#### Exercise brief:
Please pick up the forum thread about buying ranch land in Texas after its last sentence and continue it.
(Text for analysis Opens)
Ok, here is the deal... We are selling land to buy land in texas. So the ranch is not in cache valley. And the whole high fence thing, I realize it isn't like hunting free range animals. But it is mostly an investment, but we'll have some fun managing wildlife and hunting a little, primarily bow hunting. Primarily we weren't going to high fence, but after looking around we kind of changed our mind. If our acreage was more like 5000 acres, a fence isn't as important, but with a smaller piece of land, we want to go be able to go down there for a week and have see some animals for sure. As far as exotics is cache valley, I doubt we'll see that. I think that was just written because you thought there was going to be an exotic game ranch in cache valley. Anyhow, hope that clears everything up a little bit.


----------



## BugBuilder (Oct 17, 2007)

Son of a..., I quess I read it wrong. Idiot, Exactly what kind of "actual" bug would you like? I have a half dozen lady bugs "sleeping" in a cup in our kitchen because I can not convince my daughters to let them go. They crawl around for a day or two then go to "sleep".
(Text for analysis Closes)
(Raw data Opens)
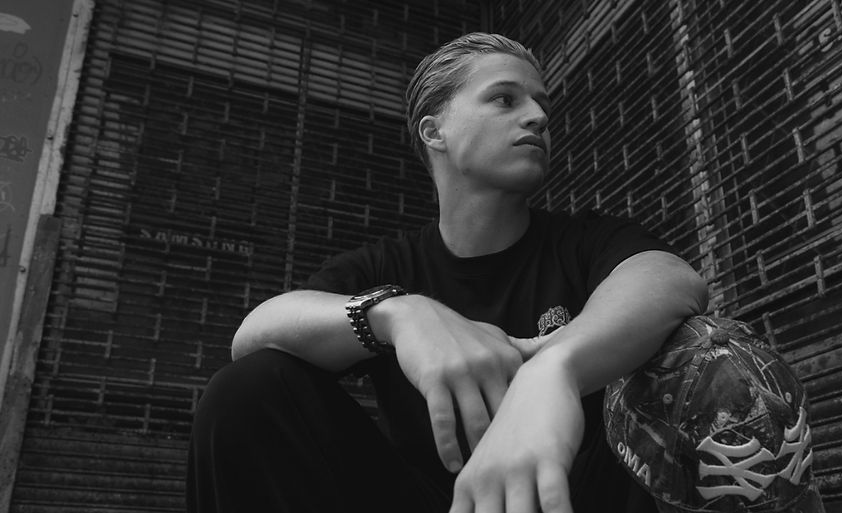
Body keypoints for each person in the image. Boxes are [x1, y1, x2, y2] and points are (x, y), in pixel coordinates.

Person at [186, 32, 708, 513]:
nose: (538, 117)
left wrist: (552, 370)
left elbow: (670, 280)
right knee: (245, 390)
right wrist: (398, 316)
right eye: (506, 99)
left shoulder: (583, 241)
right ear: (434, 131)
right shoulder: (388, 267)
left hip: (580, 500)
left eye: (542, 105)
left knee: (708, 353)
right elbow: (253, 336)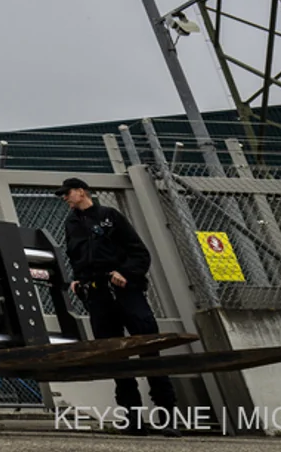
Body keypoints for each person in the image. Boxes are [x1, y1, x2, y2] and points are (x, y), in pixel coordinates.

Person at [56, 177, 177, 433]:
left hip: (124, 291)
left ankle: (167, 416)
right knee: (114, 354)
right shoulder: (71, 223)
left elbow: (139, 252)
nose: (64, 198)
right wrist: (79, 280)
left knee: (148, 346)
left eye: (67, 193)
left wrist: (126, 273)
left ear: (81, 191)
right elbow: (76, 256)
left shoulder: (109, 216)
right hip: (97, 295)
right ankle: (133, 418)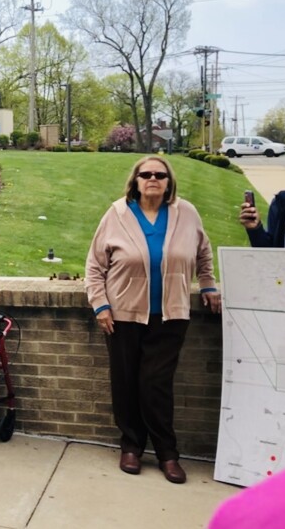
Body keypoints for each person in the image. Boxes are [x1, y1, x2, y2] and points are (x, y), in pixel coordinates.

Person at [84, 155, 221, 484]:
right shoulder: (117, 214)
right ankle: (131, 446)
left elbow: (203, 252)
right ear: (135, 180)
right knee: (126, 382)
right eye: (146, 174)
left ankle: (167, 453)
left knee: (156, 386)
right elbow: (94, 266)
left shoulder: (185, 213)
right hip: (123, 316)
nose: (153, 179)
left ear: (169, 181)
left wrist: (209, 284)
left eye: (160, 175)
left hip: (171, 315)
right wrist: (101, 305)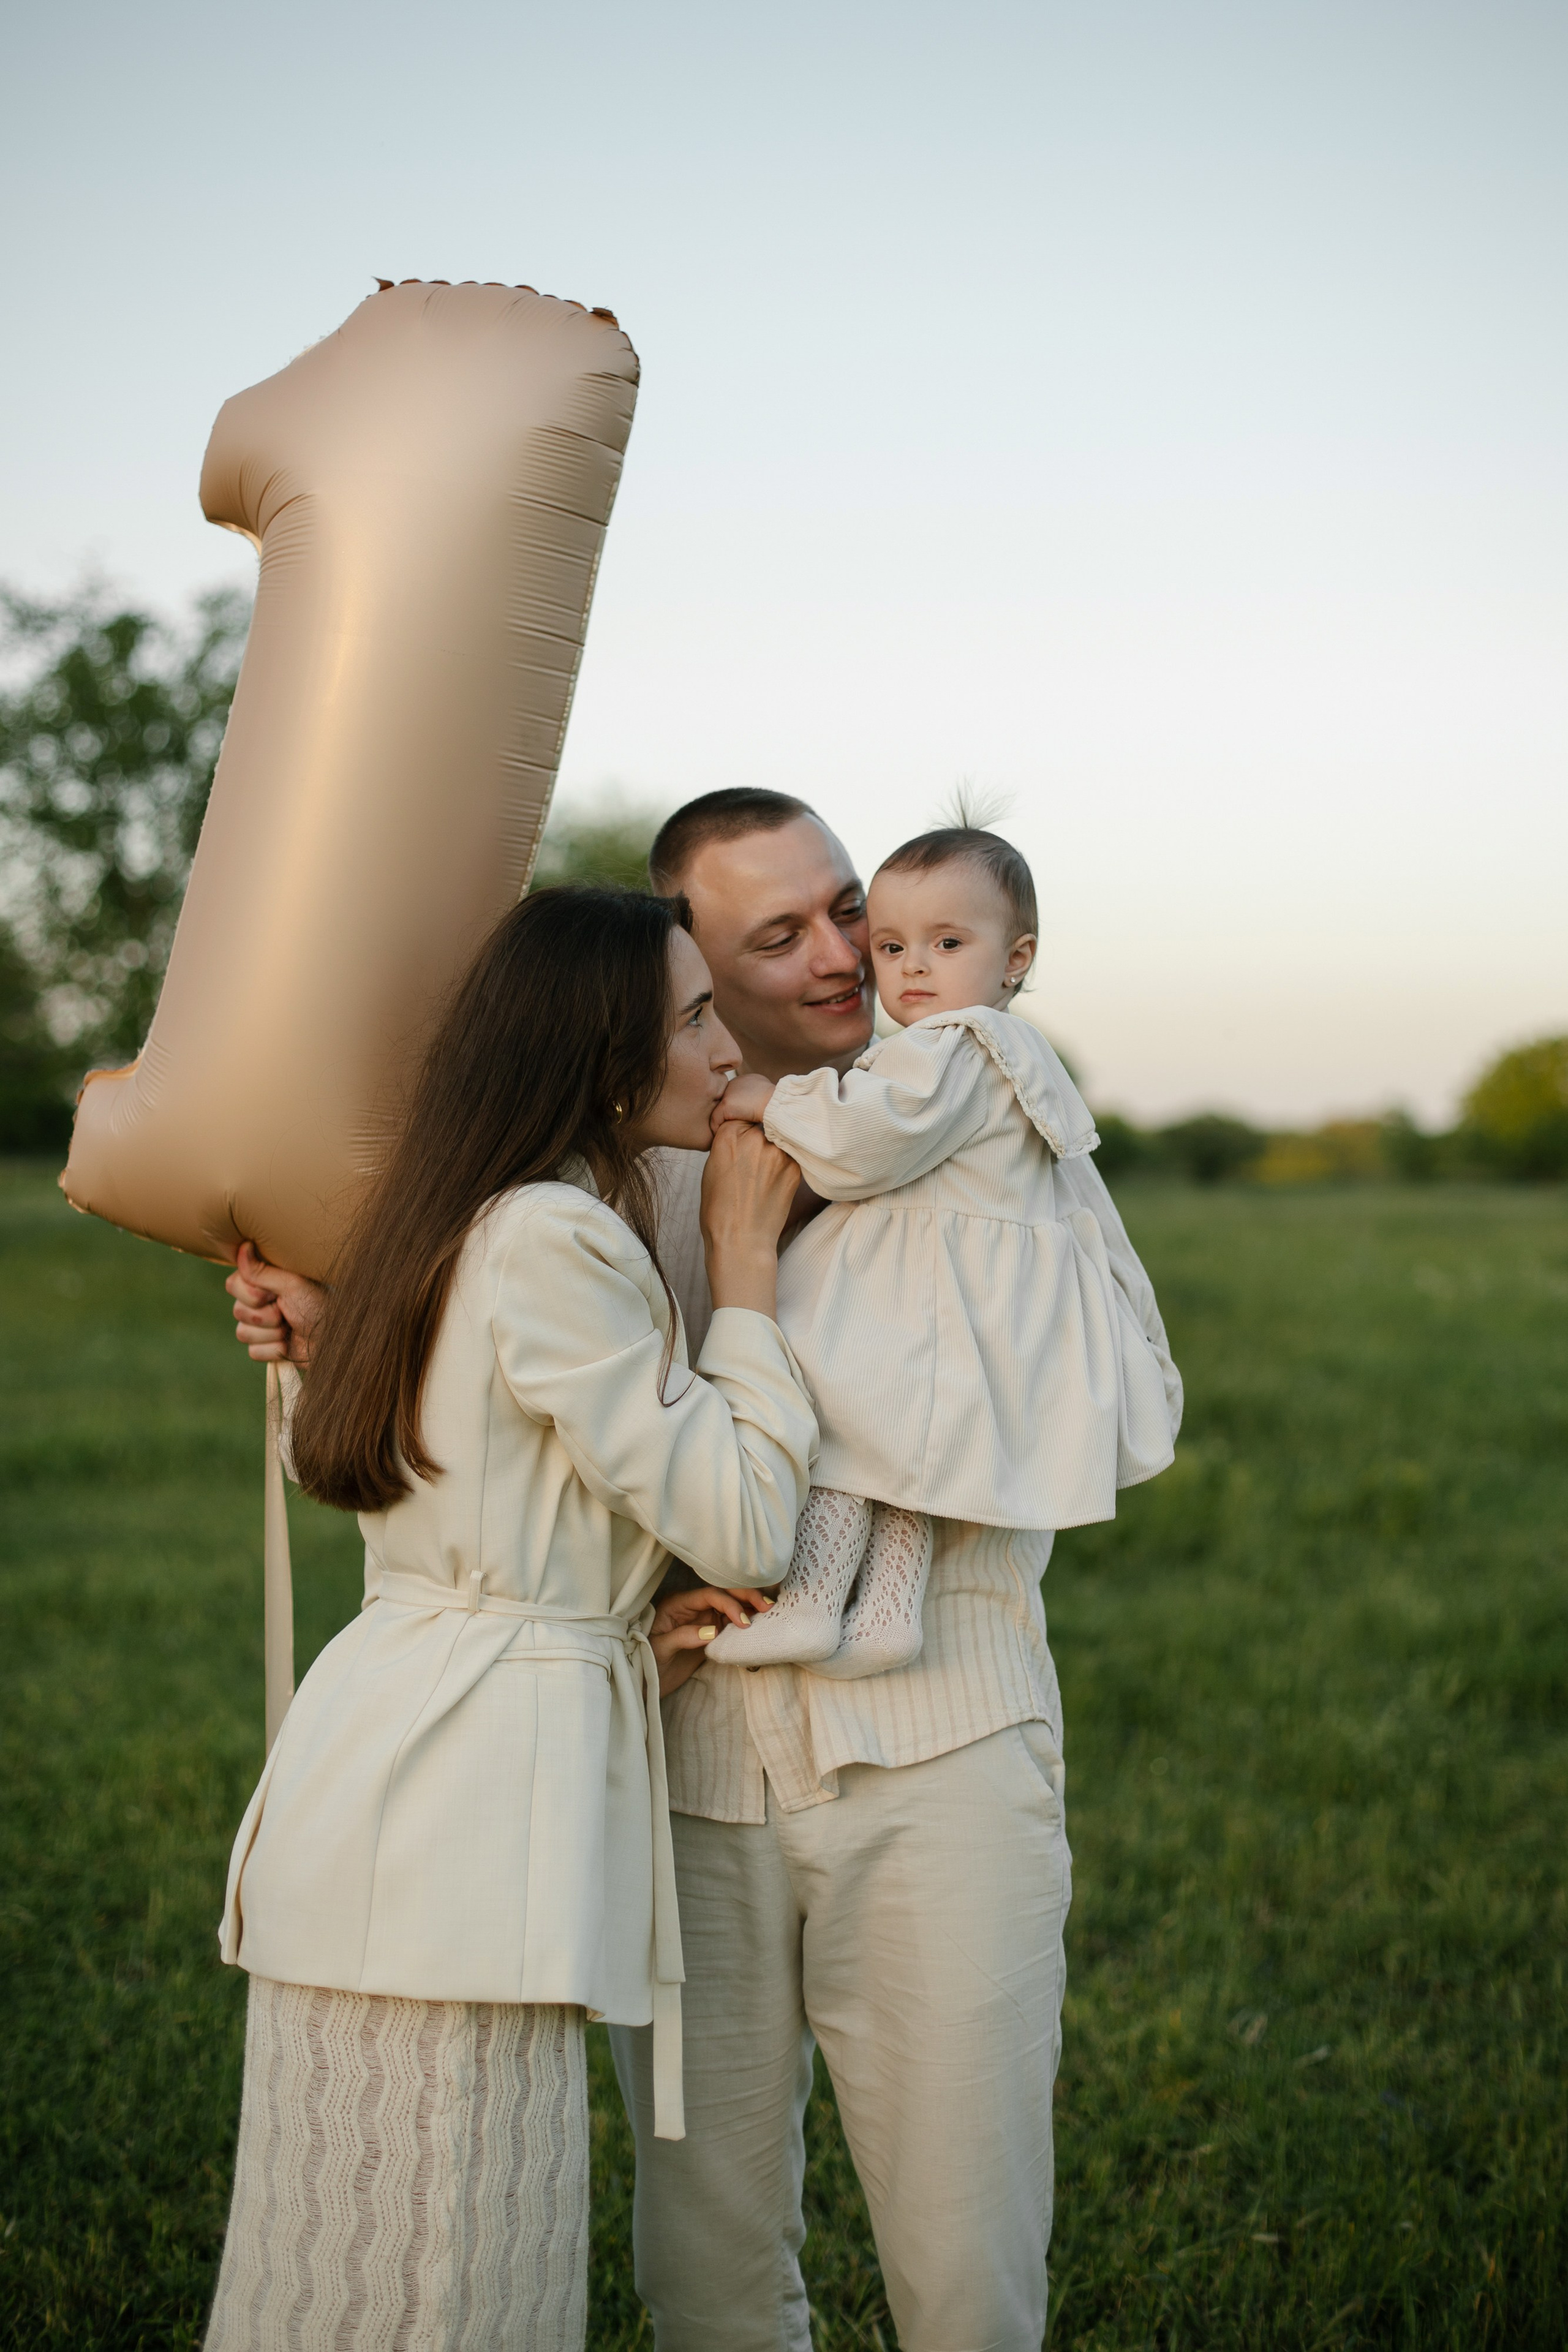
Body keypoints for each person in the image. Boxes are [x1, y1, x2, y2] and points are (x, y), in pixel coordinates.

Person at [230, 791, 1182, 2352]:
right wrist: (337, 1348)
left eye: (842, 912)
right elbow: (519, 1418)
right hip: (684, 1764)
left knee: (967, 2262)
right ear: (682, 970)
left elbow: (1061, 1374)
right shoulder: (623, 1177)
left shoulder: (966, 1124)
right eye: (776, 936)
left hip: (940, 1731)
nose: (839, 959)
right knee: (710, 2264)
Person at [206, 883, 817, 2352]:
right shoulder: (556, 1235)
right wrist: (743, 1278)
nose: (725, 1051)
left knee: (338, 2242)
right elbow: (744, 1521)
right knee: (452, 2260)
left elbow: (423, 1475)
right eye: (689, 1020)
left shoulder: (449, 1219)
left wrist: (609, 1620)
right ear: (598, 1053)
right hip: (475, 1820)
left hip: (391, 1762)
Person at [704, 821, 1178, 1676]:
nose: (913, 967)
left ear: (1016, 957)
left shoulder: (951, 1047)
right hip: (961, 1301)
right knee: (909, 1463)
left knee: (837, 1411)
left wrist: (771, 1100)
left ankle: (811, 1601)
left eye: (947, 943)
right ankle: (886, 1616)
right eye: (890, 947)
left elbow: (864, 1143)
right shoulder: (1005, 1050)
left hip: (919, 1296)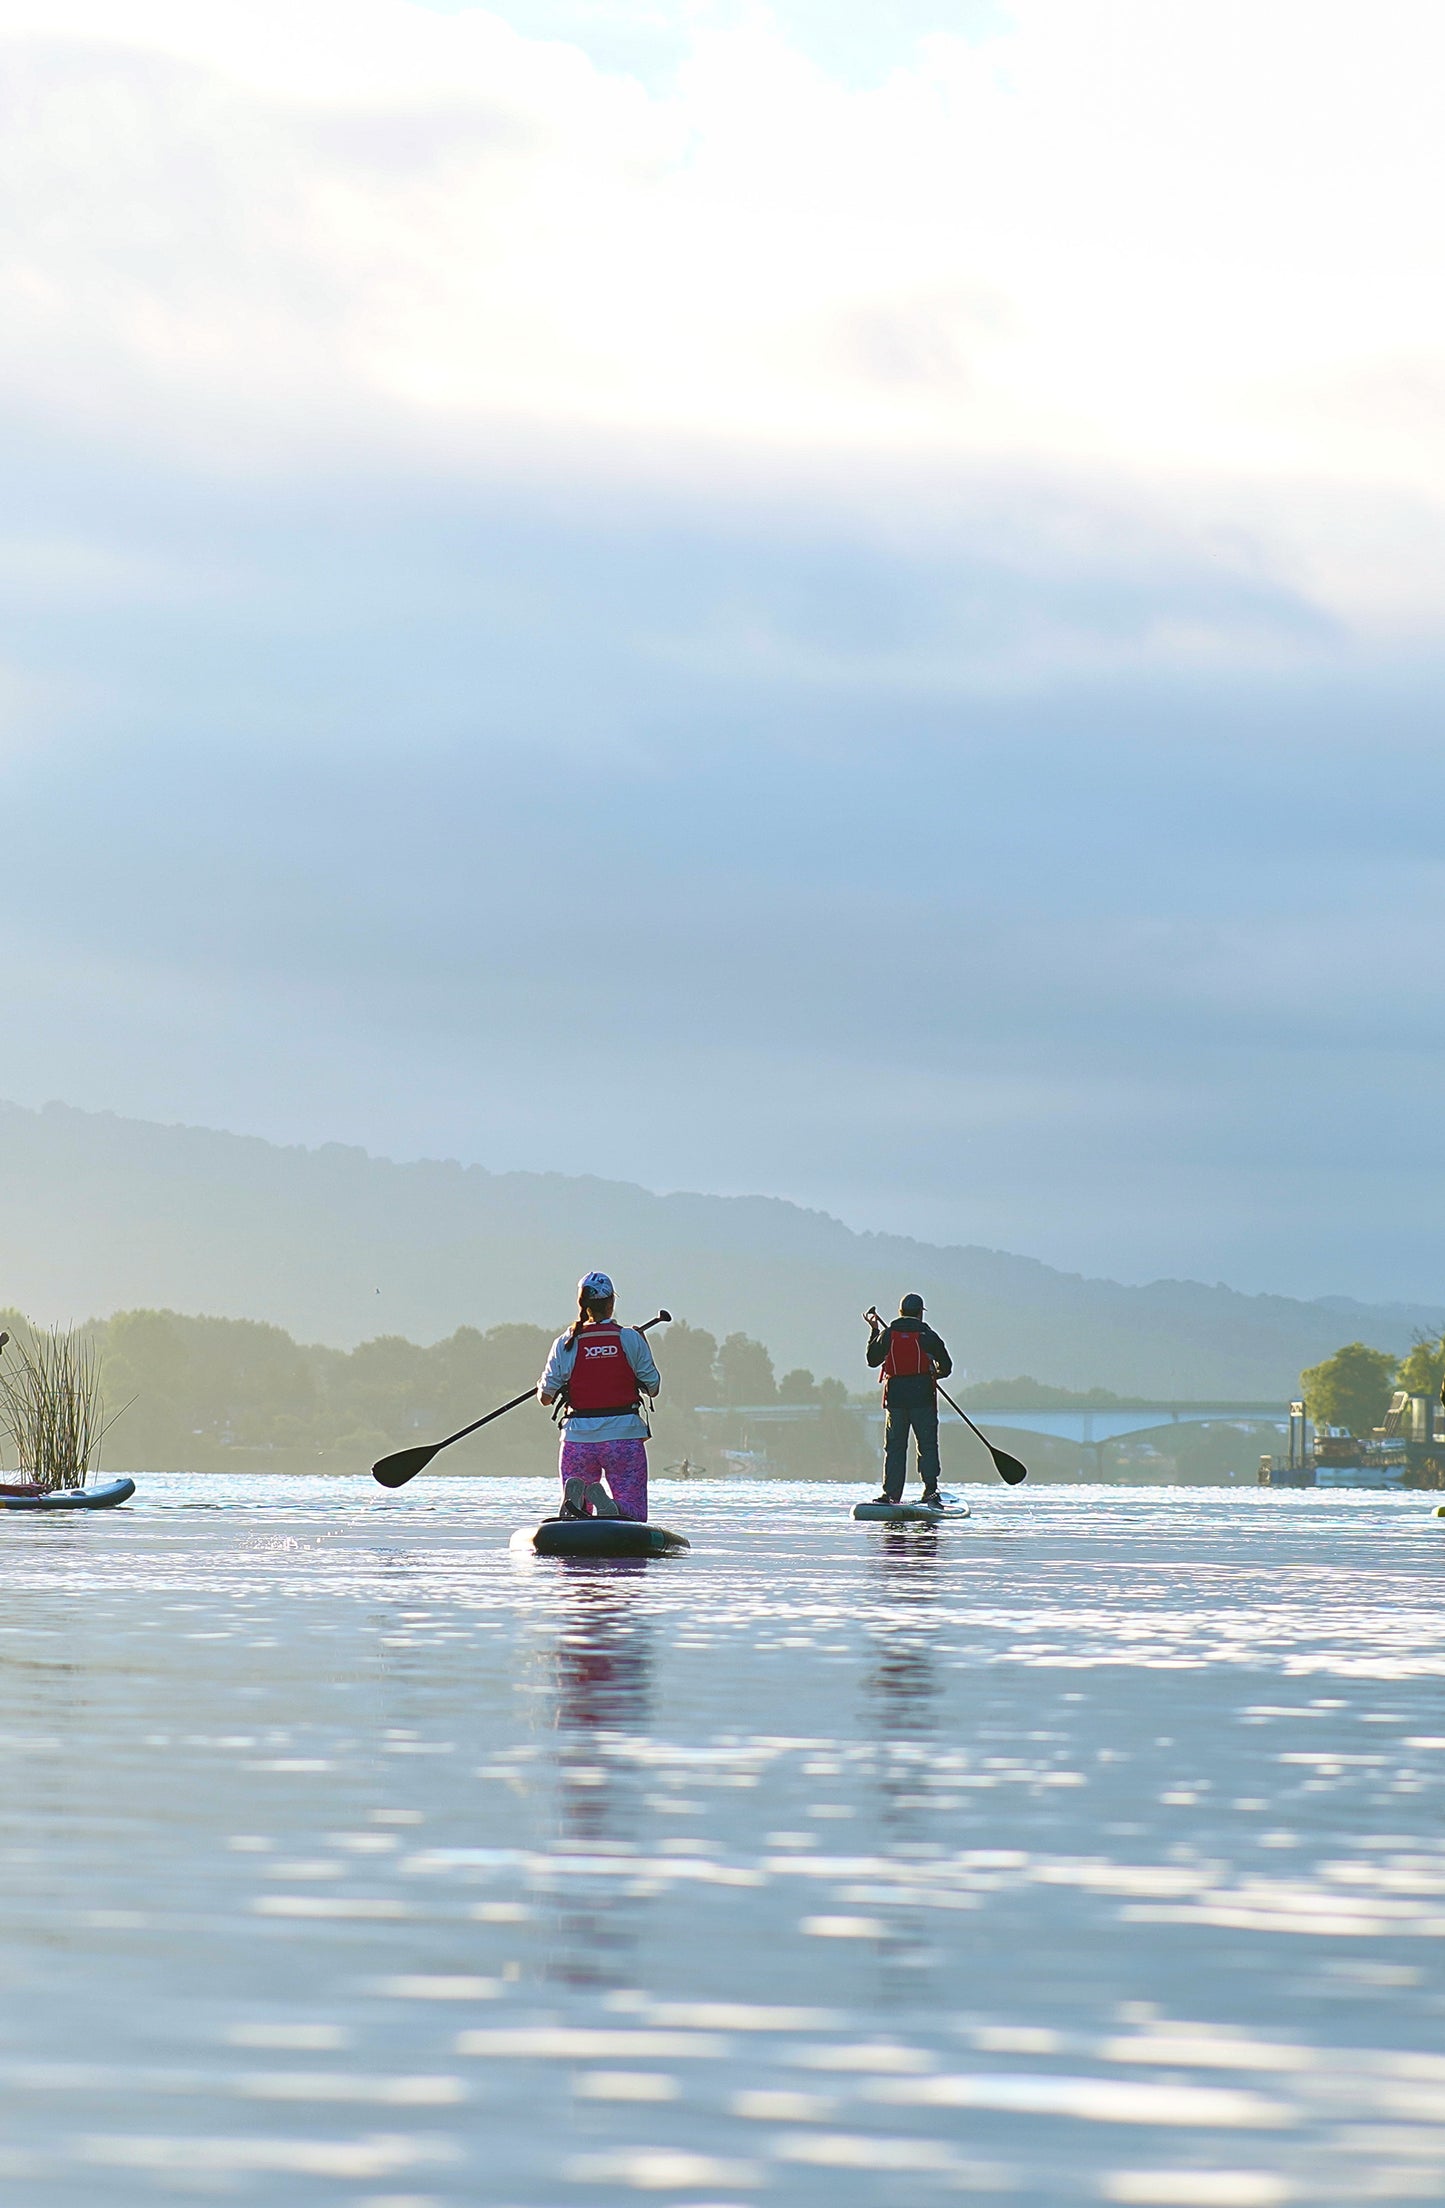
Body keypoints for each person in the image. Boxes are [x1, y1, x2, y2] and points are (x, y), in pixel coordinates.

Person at [538, 1273, 661, 1521]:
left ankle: (576, 1503)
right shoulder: (629, 1338)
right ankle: (614, 1508)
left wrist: (544, 1384)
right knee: (634, 1511)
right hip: (623, 1437)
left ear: (581, 1304)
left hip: (577, 1438)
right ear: (611, 1303)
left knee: (577, 1514)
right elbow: (652, 1387)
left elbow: (545, 1397)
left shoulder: (565, 1342)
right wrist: (642, 1345)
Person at [865, 1294, 953, 1506]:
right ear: (920, 1312)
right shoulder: (928, 1336)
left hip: (895, 1402)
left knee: (895, 1448)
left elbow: (872, 1360)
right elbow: (947, 1367)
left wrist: (874, 1330)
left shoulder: (888, 1334)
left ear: (900, 1312)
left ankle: (891, 1495)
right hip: (923, 1399)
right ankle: (930, 1491)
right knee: (927, 1446)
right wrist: (934, 1373)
(Raw data Closes)
#### Result:
svmoose, do you live in Cache valley now? Texas is a long way to travel back and forth regularly. Now I am getting jealous. 

BugBuilder


----------



## idiot with a bow (Sep 10, 2007)

BB,

Something exotic will do. 

Thank you,

Mr. Withabow


----------



## BugBuilder (Oct 17, 2007)

Mr. Withabow
How bout something like this. 

BB


----------



## idiot with a bow (Sep 10, 2007)

No joke, that is exactly what I had in mind! Can you make it have lasers?


----------



## BugBuilder (Oct 17, 2007)

Ya lasers... that might be a problem. I am sorta banned from using lasers at home. Ever since I strapped one to the back of a mouse and well he sorta gotta way and to make a long story short we ended up having to move, yatta yatta and now I can't use them.  What about a jet pack though?






Boy did this post ever get highjacked and go wrong!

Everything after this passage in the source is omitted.